[Dataset entries]
***
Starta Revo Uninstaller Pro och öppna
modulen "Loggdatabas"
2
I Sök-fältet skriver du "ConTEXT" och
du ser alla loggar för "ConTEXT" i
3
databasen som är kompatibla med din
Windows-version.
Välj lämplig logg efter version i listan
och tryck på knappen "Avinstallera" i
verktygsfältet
***
— TASK STATEMENT —
Your answer should contain every entry, transcribed exactly.

— ANSWER FOR THE TASK —
Starta Revo Uninstaller Pro och öppna
modulen "Loggdatabas"
2
I Sök-fältet skriver du "ConTEXT" och
du ser alla loggar för "ConTEXT" i
3
databasen som är kompatibla med din
Windows-version.
Välj lämplig logg efter version i listan
och tryck på knappen "Avinstallera" i
verktygsfältet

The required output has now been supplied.